Until recently it was believed that certain classes of nanoparticles were electrically insulating and could therefore not be made to emit light electrically. In potentially a major breakthrough for LED technology, optical communication and improved medical diagnoses, new research from Cambridge shows a proof-of-concept of how lanthanide-doped nanoparticles (LnNPs) can in fact be used to emit precisely in the near-infrared window with high photostability.
Current technologies involving LnNPs require optical excitation of LEDs as a result of which they were unsuitable for use within normal electrical systems – they always needed an external light source to excite them.
The new systems, while successful, rely on inefficient charging methods thanks to a fluoride host in sodium lanthanide tetrafluoride (NaLnF₄) with ≈8 eV band gap. In other words, the system is not quite ready for mass production. However, the current research, published in Nature last month, is promising because this is the first time such results have been achieved.

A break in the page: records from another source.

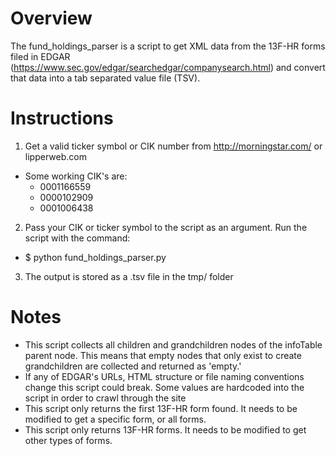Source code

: # Overview
The fund_holdings_parser is a script to get XML data from the 13F-HR forms
filed in EDGAR (https://www.sec.gov/edgar/searchedgar/companysearch.html)
and convert that data into a tab separated value file (TSV).

# Instructions
1. Get a valid ticker symbol or CIK number from http://morningstar.com/ or
lipperweb.com
  * Some working CIK's are:
    * 0001166559
    * 0000102909
    * 0001006438
2. Pass your CIK or ticker symbol to the script as an argument. Run the script
with the command:
  * $ python fund_holdings_parser.py <CIK>
3. The output is stored as a .tsv file in the tmp/ folder

# Notes
* This script collects all children and grandchildren nodes of the infoTable
parent node. This means that empty nodes that only exist to create grandchildren
are collected and returned as 'empty.'
* If any of EDGAR's URLs, HTML structure or file naming conventions change this
script could break. Some values are hardcoded into the script in order to crawl
through the site
* This script only returns the first 13F-HR form found. It needs to be
modified to get a specific form, or all forms.
* This script only returns 13F-HR forms. It needs to be modified to get other
types of forms.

The method discovered at the Cavendish laboratory involves injecting electrons and holes through select materials and recombining them on 9-anthracenecarboxylic (9-ACA) ligands to generate singlet and triplet excitons – excited states of these particles – within the organic molecules in the system. This much was known already. But in most existing systems the energy released in these states are considered wasted energy which bring down the efficiency of the system as a while.

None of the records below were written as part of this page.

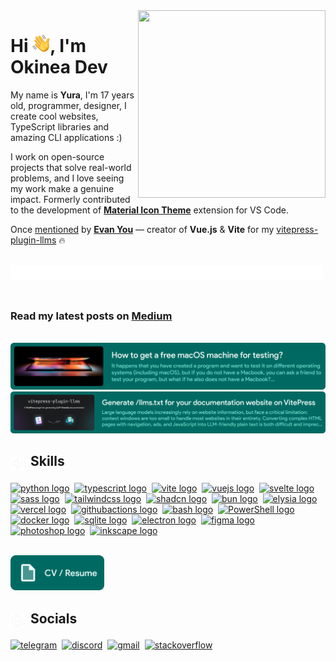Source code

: <!-- markdownlint-disable no-inline-html first-line-h1 -->

<picture>
  <source srcset="" media="(max-width: 900px)" width="0" height="0">
  <img align="right" width="300" height="300" src="assets/animation.gif" alt="">
</picture>

# Hi <img align="bottom" src="assets/emojis/hello.png" width="28" alt="👋">, I'm Okinea Dev

My name is **Yura**, I'm 17 years old, programmer, designer, I create cool websites, TypeScript libraries and amazing CLI applications :)

I work on open-source projects that solve real-world problems, and I love seeing my work make a genuine impact. Formerly contributed to the development of [**Material Icon Theme**](https://github.com/material-extensions/vscode-material-icon-theme) extension for VS Code.

Once [mentioned](https://x.com/youyuxi/status/1918134176261521827) by [**Evan You**](https://github.com/yyx990803) — creator of **Vue.js** & **Vite** for my [vitepress-plugin-llms](https://github.com/okineadev/vitepress-plugin-llms) 🔥

<br>

<picture>
  <source srcset="assets/underline-white.svg" media="(prefers-color-scheme: dark)">
  <source srcset="assets/underline-black.svg" media="(prefers-color-scheme: light)">
  <img src="assets/underline-white.svg" width="500" align="left" alt="—————————————————————————————">
</picture>

<br><br>

<!-- markdownlint-disable-next-line heading-increment -->

### Read my latest posts on [**Medium**](https://okineadev.medium.com/)

<br>

<a href="https://okineadev.medium.com/how-to-get-a-free-macos-machine-for-testing-b2f6c72415fd">
  <img src="assets/Medium%20post%202.png" alt="How to get a free macOS machine for testing" width="670">
</a>
<br>
<a href="https://okineadev.medium.com/generate-llms-txt-for-your-documentation-website-on-vitepress-64762cc1150b">
  <img src="assets/Medium%20post%203.png" alt="Generate /llms.txt for your documentation website on VitePress" width="740">
</a>

## <sub><picture><source srcset="assets/icons/lightning-white.svg" media="(prefers-color-scheme: dark)"><source srcset="assets/icons/lightning-black.svg" media="(prefers-color-scheme: light)"><img src="assets/icons/lightning-white.svg" width="22" valign="top" alt="⚡"></picture></sub>&nbsp;&nbsp;Skills

<div align="left">
  <a href="https://www.python.org/" target="_blank"><img src="https://go-skill-icons.vercel.app/api/icons?i=py" alt="python logo" width="50" height="50" /></a>&nbsp;
  <a href="https://www.typescriptlang.org/" target="_blank"><img src="https://go-skill-icons.vercel.app/api/icons?i=ts" alt="typescript logo" width="50" height="50" /></a>&nbsp;
  <a href="https://vite.dev/" target="_blank"><img src="https://go-skill-icons.vercel.app/api/icons?i=vite" alt="vite logo" width="50" height="50" /></a>&nbsp;
  <a href="https://vuejs.org/" target="_blank"><img src="https://go-skill-icons.vercel.app/api/icons?i=vue" alt="vuejs logo" width="50" height="50" /></a>&nbsp;
  <a href="https://svelte.dev/" target="_blank"><img src="https://go-skill-icons.vercel.app/api/icons?i=svelte" alt="svelte logo" width="50" height="50" /></a>&nbsp;
  <a href="https://sass-lang.com/" target="_blank"><img src="https://go-skill-icons.vercel.app/api/icons?i=sass" alt="sass logo" width="50" height="50" /></a>&nbsp;
  <a href="https://tailwindcss.com/" target="_blank"><img src="https://go-skill-icons.vercel.app/api/icons?i=tailwindcss" alt="tailwindcss logo" width="50" height="50" /></a>&nbsp;
  <a href="https://ui.shadcn.com/" target="_blank"><img src="https://go-skill-icons.vercel.app/api/icons?i=shadcn" alt="shadcn logo" width="50" height="50" /></a>&nbsp;
  <a href="https://bun.sh" target="_blank"><img src="https://go-skill-icons.vercel.app/api/icons?i=bun" alt="bun logo" width="50" height="50" /></a>&nbsp;
  <a href="https://elysiajs.com/" target="_blank"><img src="https://go-skill-icons.vercel.app/api/icons?i=elysia" alt="elysia logo" width="50" height="50" /></a>&nbsp;
  <a href="https://vercel.com/" target="_blank"><img src="https://go-skill-icons.vercel.app/api/icons?i=vercel" alt="vercel logo" width="50" height="50" /></a>&nbsp;
  <a href="https://github.com/features/actions" target="_blank"><img src="https://go-skill-icons.vercel.app/api/icons?i=githubactions" alt="githubactions logo" width="50" height="50" /></a>&nbsp;
  <a href="https://wikipedia.org/wiki/Bash" target="_blank"><img src="https://go-skill-icons.vercel.app/api/icons?i=bash" alt="bash logo" width="50" height="50" /></a>&nbsp;
  <a href="https://learn.microsoft.com/powershell/" target="_blank"><img src="https://go-skill-icons.vercel.app/api/icons?i=powershell" alt="PowerShell logo" width="50" height="50" /></a>&nbsp;
  <a href="https://www.docker.com/" target="_blank"><img src="https://go-skill-icons.vercel.app/api/icons?i=docker" alt="docker logo" width="50" height="50" /></a>&nbsp;
  <a href="https://www.sqlite.org/" target="_blank"><img src="https://go-skill-icons.vercel.app/api/icons?i=sqlite" alt="sqlite logo" width="50" height="50" /></a>&nbsp;
  <a href="https://www.electronjs.org/" target="_blank"><img src="https://go-skill-icons.vercel.app/api/icons?i=electron" alt="electron logo" width="50" height="50" /></a>&nbsp;
  <a href="https://www.figma.com/" target="_blank"><img src="https://go-skill-icons.vercel.app/api/icons?i=figma" alt="figma logo" width="50" height="50" /></a>&nbsp;
  <a href="https://www.adobe.com/products/photoshop.html" target="_blank"><img src="https://go-skill-icons.vercel.app/api/icons?i=ps" alt="photoshop logo" width="50" height="50" /></a>&nbsp;
  <a href="https://inkscape.org/" target="_blank"><img src="https://cdn.jsdelivr.net/gh/devicons/devicon/icons/inkscape/inkscape-original.svg" alt="inkscape logo" width="50" height="50" /></a>
</div>

<br>

[<img src="assets/badges/CV.png" alt="📄 CV / Resume" width="150">](https://okinea.dev/cv.pdf)

## <sub><picture><source srcset="assets/icons/globe-white.svg" media="(prefers-color-scheme: dark)"><source srcset="assets/icons/globe-black.svg" media="(prefers-color-scheme: light)"><img src="assets/icons/globe-white.svg" width="22" valign="top" alt="🌐"></picture></sub>&nbsp;&nbsp;Socials

<!-- <picture>
  <source srcset="assets/toast-white.svg" media="(prefers-color-scheme: dark)">
  <source srcset="assets/toast-black.svg" media="(prefers-color-scheme: light)">
  <img src="assets/toast-white.svg" width="250" align="right" alt="Have a nice day!">
</picture> -->

<div align="left">
  <a href="https://telegram.okinea.dev"><img src="https://go-skill-icons.vercel.app/api/icons?i=telegram" width="50" height="50" alt="telegram" /></a>&nbsp;
  <a href="https://discordapp.com/users/okineadev"><img src="https://go-skill-icons.vercel.app/api/icons?i=discord" width="50" height="50" alt="discord" /></a>&nbsp;
  <a href="mailto:hi@okinea.dev"><img src="https://go-skill-icons.vercel.app/api/icons?i=gmail" width="50" height="50" alt="gmail" /></a>&nbsp;
  <a href="https://stackoverflow.com/users/21165921/okinea-dev"><img src="https://go-skill-icons.vercel.app/api/icons?i=stackoverflow" width="50" height="50" alt="stackoverflow" /></a>
</div>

In the Nature paper the physicists describe that they were able to convey the charges from the organic ‘antenna’ molecules to the nanoparticles with over 98% efficiency, causing the lanthanide ions to light up.
For students of condensed matter physics the energy transfer would be of particular interest. The Cavendish group were essentially able to conduct a Triplet Energy Transfer from the T1 state of the 9-ACA through a Dexter-type process. They also considered the Förster Resonance Energy Transfer (FRET) process but concluded this would be inefficient due to low energy band overlap between the lanthanide ions and the 9-ACA blue emission.
The set-up works with just 5V of operating potential difference and produces a narrower spectral electroluminescence than even quantum dots. Consequently, for applications where sharp, very precise wavelengths of light are needed – such as optical communications and biomedical imaging – these new LnLEDs hold incredible promise as a ‘new class of materials for optoelectronics.’
Next, the team plans to test the same, or a similar, procedure with other combinations of organic molecules and insulating nanomaterials to expand our understanding of light emission through compact electronic set-ups.